Temporal Action Detection with Structured Segment Networks
Yue Zhao
and
Yuanjun Xiong
and
Limin Wang
and
Zhirong Wu
and
Xiaoou Tang
and
Dahua Lin
arXiv e-Print archive - 2017 via Local arXiv
Keywords:
cs.CV
First published: 2017/04/20 (7 years ago) Abstract: Detecting actions in untrimmed videos is an important yet challenging task.
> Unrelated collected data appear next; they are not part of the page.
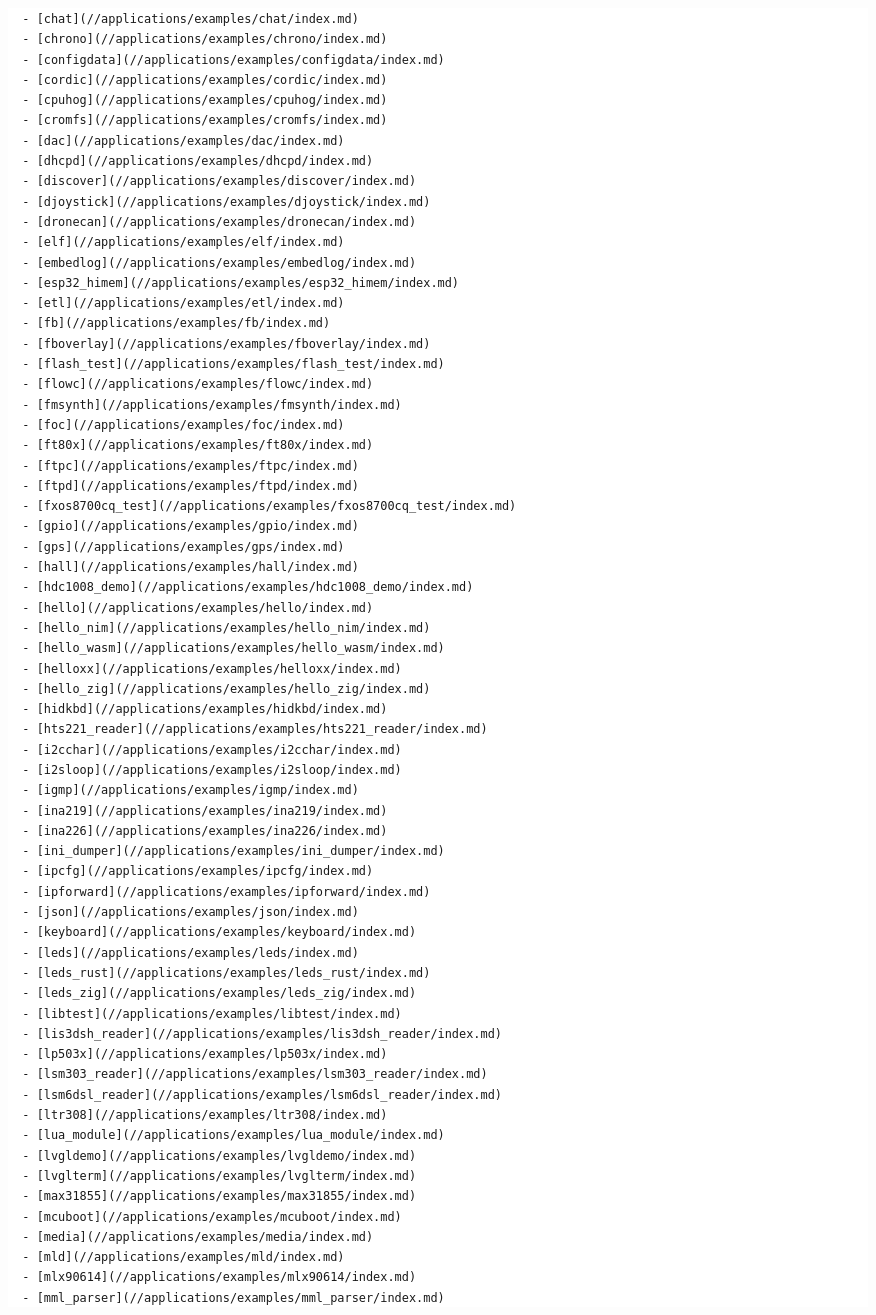       - [chat](//applications/examples/chat/index.md)
      - [chrono](//applications/examples/chrono/index.md)
      - [configdata](//applications/examples/configdata/index.md)
      - [cordic](//applications/examples/cordic/index.md)
      - [cpuhog](//applications/examples/cpuhog/index.md)
      - [cromfs](//applications/examples/cromfs/index.md)
      - [dac](//applications/examples/dac/index.md)
      - [dhcpd](//applications/examples/dhcpd/index.md)
      - [discover](//applications/examples/discover/index.md)
      - [djoystick](//applications/examples/djoystick/index.md)
      - [dronecan](//applications/examples/dronecan/index.md)
      - [elf](//applications/examples/elf/index.md)
      - [embedlog](//applications/examples/embedlog/index.md)
      - [esp32_himem](//applications/examples/esp32_himem/index.md)
      - [etl](//applications/examples/etl/index.md)
      - [fb](//applications/examples/fb/index.md)
      - [fboverlay](//applications/examples/fboverlay/index.md)
      - [flash_test](//applications/examples/flash_test/index.md)
      - [flowc](//applications/examples/flowc/index.md)
      - [fmsynth](//applications/examples/fmsynth/index.md)
      - [foc](//applications/examples/foc/index.md)
      - [ft80x](//applications/examples/ft80x/index.md)
      - [ftpc](//applications/examples/ftpc/index.md)
      - [ftpd](//applications/examples/ftpd/index.md)
      - [fxos8700cq_test](//applications/examples/fxos8700cq_test/index.md)
      - [gpio](//applications/examples/gpio/index.md)
      - [gps](//applications/examples/gps/index.md)
      - [hall](//applications/examples/hall/index.md)
      - [hdc1008_demo](//applications/examples/hdc1008_demo/index.md)
      - [hello](//applications/examples/hello/index.md)
      - [hello_nim](//applications/examples/hello_nim/index.md)
      - [hello_wasm](//applications/examples/hello_wasm/index.md)
      - [helloxx](//applications/examples/helloxx/index.md)
      - [hello_zig](//applications/examples/hello_zig/index.md)
      - [hidkbd](//applications/examples/hidkbd/index.md)
      - [hts221_reader](//applications/examples/hts221_reader/index.md)
      - [i2cchar](//applications/examples/i2cchar/index.md)
      - [i2sloop](//applications/examples/i2sloop/index.md)
      - [igmp](//applications/examples/igmp/index.md)
      - [ina219](//applications/examples/ina219/index.md)
      - [ina226](//applications/examples/ina226/index.md)
      - [ini_dumper](//applications/examples/ini_dumper/index.md)
      - [ipcfg](//applications/examples/ipcfg/index.md)
      - [ipforward](//applications/examples/ipforward/index.md)
      - [json](//applications/examples/json/index.md)
      - [keyboard](//applications/examples/keyboard/index.md)
      - [leds](//applications/examples/leds/index.md)
      - [leds_rust](//applications/examples/leds_rust/index.md)
      - [leds_zig](//applications/examples/leds_zig/index.md)
      - [libtest](//applications/examples/libtest/index.md)
      - [lis3dsh_reader](//applications/examples/lis3dsh_reader/index.md)
      - [lp503x](//applications/examples/lp503x/index.md)
      - [lsm303_reader](//applications/examples/lsm303_reader/index.md)
      - [lsm6dsl_reader](//applications/examples/lsm6dsl_reader/index.md)
      - [ltr308](//applications/examples/ltr308/index.md)
      - [lua_module](//applications/examples/lua_module/index.md)
      - [lvgldemo](//applications/examples/lvgldemo/index.md)
      - [lvglterm](//applications/examples/lvglterm/index.md)
      - [max31855](//applications/examples/max31855/index.md)
      - [mcuboot](//applications/examples/mcuboot/index.md)
      - [media](//applications/examples/media/index.md)
      - [mld](//applications/examples/mld/index.md)
      - [mlx90614](//applications/examples/mlx90614/index.md)
      - [mml_parser](//applications/examples/mml_parser/index.md)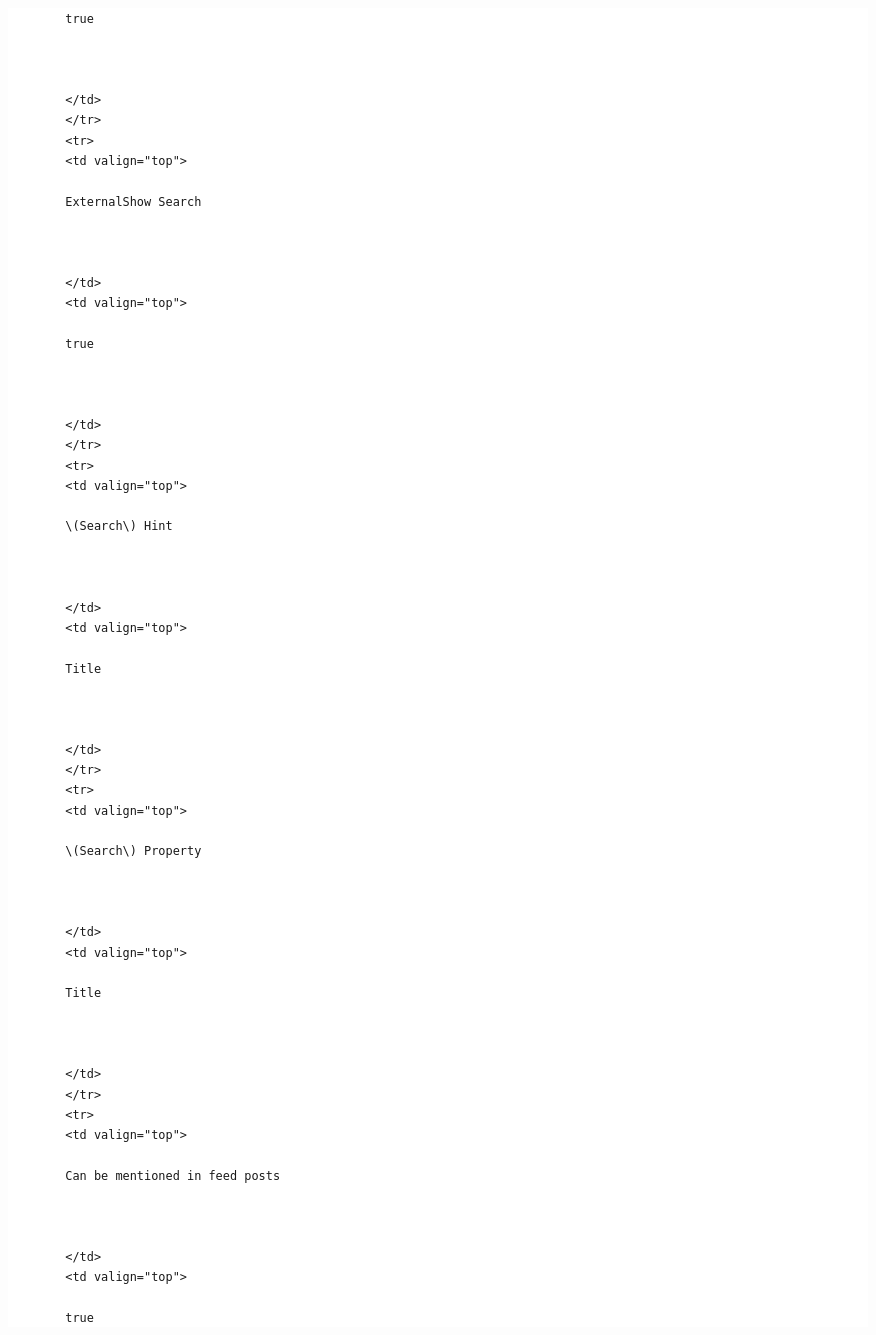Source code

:            true


            
            </td>
            </tr>
            <tr>
            <td valign="top">
            
            ExternalShow Search


            
            </td>
            <td valign="top">
            
            true


            
            </td>
            </tr>
            <tr>
            <td valign="top">
            
            \(Search\) Hint


            
            </td>
            <td valign="top">
            
            Title


            
            </td>
            </tr>
            <tr>
            <td valign="top">
            
            \(Search\) Property


            
            </td>
            <td valign="top">
            
            Title


            
            </td>
            </tr>
            <tr>
            <td valign="top">
            
            Can be mentioned in feed posts


            
            </td>
            <td valign="top">
            
            true
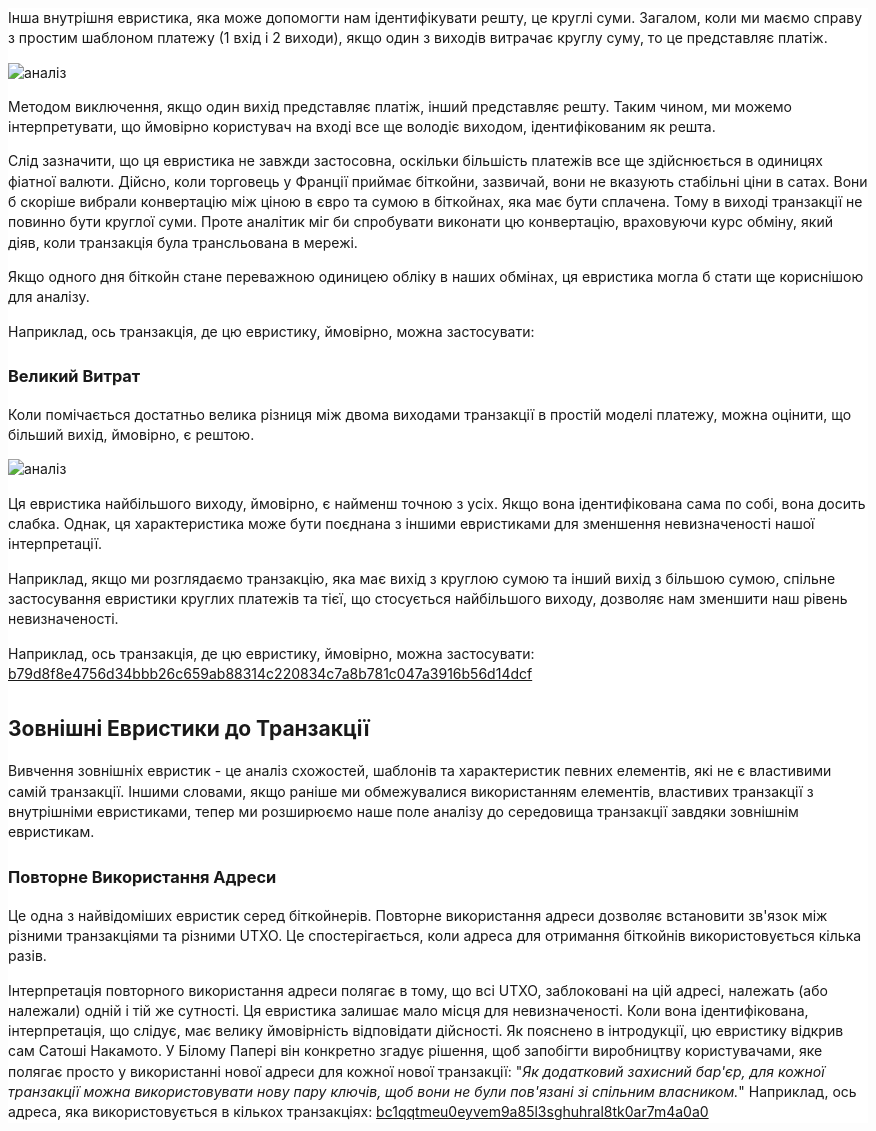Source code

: Інша внутрішня евристика, яка може допомогти нам ідентифікувати решту, це круглі суми. Загалом, коли ми маємо справу з простим шаблоном платежу (1 вхід і 2 виходи), якщо один з виходів витрачає круглу суму, то це представляє платіж.

![аналіз](assets/en/9.webp)

Методом виключення, якщо один вихід представляє платіж, інший представляє решту. Таким чином, ми можемо інтерпретувати, що ймовірно користувач на вході все ще володіє виходом, ідентифікованим як решта.

Слід зазначити, що ця евристика не завжди застосовна, оскільки більшість платежів все ще здійснюється в одиницях фіатної валюти. Дійсно, коли торговець у Франції приймає біткойни, зазвичай, вони не вказують стабільні ціни в сатах. Вони б скоріше вибрали конвертацію між ціною в євро та сумою в біткойнах, яка має бути сплачена. Тому в виході транзакції не повинно бути круглої суми. Проте аналітик міг би спробувати виконати цю конвертацію, враховуючи курс обміну, який діяв, коли транзакція була трансльована в мережі.

Якщо одного дня біткойн стане переважною одиницею обліку в наших обмінах, ця евристика могла б стати ще кориснішою для аналізу.

Наприклад, ось транзакція, де цю евристику, ймовірно, можна застосувати:
### Великий Витрат

Коли помічається достатньо велика різниця між двома виходами транзакції в простій моделі платежу, можна оцінити, що більший вихід, ймовірно, є рештою.

![аналіз](assets/en/10.webp)

Ця евристика найбільшого виходу, ймовірно, є найменш точною з усіх. Якщо вона ідентифікована сама по собі, вона досить слабка. Однак, ця характеристика може бути поєднана з іншими евристиками для зменшення невизначеності нашої інтерпретації.

Наприклад, якщо ми розглядаємо транзакцію, яка має вихід з круглою сумою та інший вихід з більшою сумою, спільне застосування евристики круглих платежів та тієї, що стосується найбільшого виходу, дозволяє нам зменшити наш рівень невизначеності.

Наприклад, ось транзакція, де цю евристику, ймовірно, можна застосувати:
[b79d8f8e4756d34bbb26c659ab88314c220834c7a8b781c047a3916b56d14dcf](https://mempool.space/tx/b79d8f8e4756d34bbb26c659ab88314c220834c7a8b781c047a3916b56d14dcf)

## Зовнішні Евристики до Транзакції
Вивчення зовнішніх евристик - це аналіз схожостей, шаблонів та характеристик певних елементів, які не є властивими самій транзакції. Іншими словами, якщо раніше ми обмежувалися використанням елементів, властивих транзакції з внутрішніми евристиками, тепер ми розширюємо наше поле аналізу до середовища транзакції завдяки зовнішнім евристикам.

### Повторне Використання Адреси
Це одна з найвідоміших евристик серед біткойнерів. Повторне використання адреси дозволяє встановити зв'язок між різними транзакціями та різними UTXO. Це спостерігається, коли адреса для отримання біткойнів використовується кілька разів.

Інтерпретація повторного використання адреси полягає в тому, що всі UTXO, заблоковані на цій адресі, належать (або належали) одній і тій же сутності. Ця евристика залишає мало місця для невизначеності. Коли вона ідентифікована, інтерпретація, що слідує, має велику ймовірність відповідати дійсності.
Як пояснено в інтродукції, цю евристику відкрив сам Сатоші Накамото. У Білому Папері він конкретно згадує рішення, щоб запобігти виробництву користувачами, яке полягає просто у використанні нової адреси для кожної нової транзакції: "*Як додатковий захисний бар'єр, для кожної транзакції можна використовувати нову пару ключів, щоб вони не були пов'язані зі спільним власником.*"
Наприклад, ось адреса, яка використовується в кількох транзакціях:
[bc1qqtmeu0eyvem9a85l3sghuhral8tk0ar7m4a0a0](https://mempool.space/address/bc1qqtmeu0eyvem9a85l3sghuhral8tk0ar7m4a0a0)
In this paper, we present the structured segment network (SSN), a novel
framework which models the temporal structure of each action instance via a
structured temporal pyramid. On top of the pyramid, we further introduce a
decomposed discriminative model comprising two classifiers, respectively for
classifying actions and determining completeness. This allows the framework to
effectively distinguish positive proposals from background or incomplete ones,
thus leading to both accurate recognition and localization. These components
are integrated into a unified network that can be efficiently trained in an
end-to-end fashion. Additionally, a simple yet effective temporal action
proposal scheme, dubbed temporal actionness grouping (TAG) is devised to
generate high quality action proposals. On two challenging benchmarks, THUMOS14
and ActivityNet, our method remarkably outperforms previous state-of-the-art
methods, demonstrating superior accuracy and strong adaptivity in handling
actions with various temporal structures.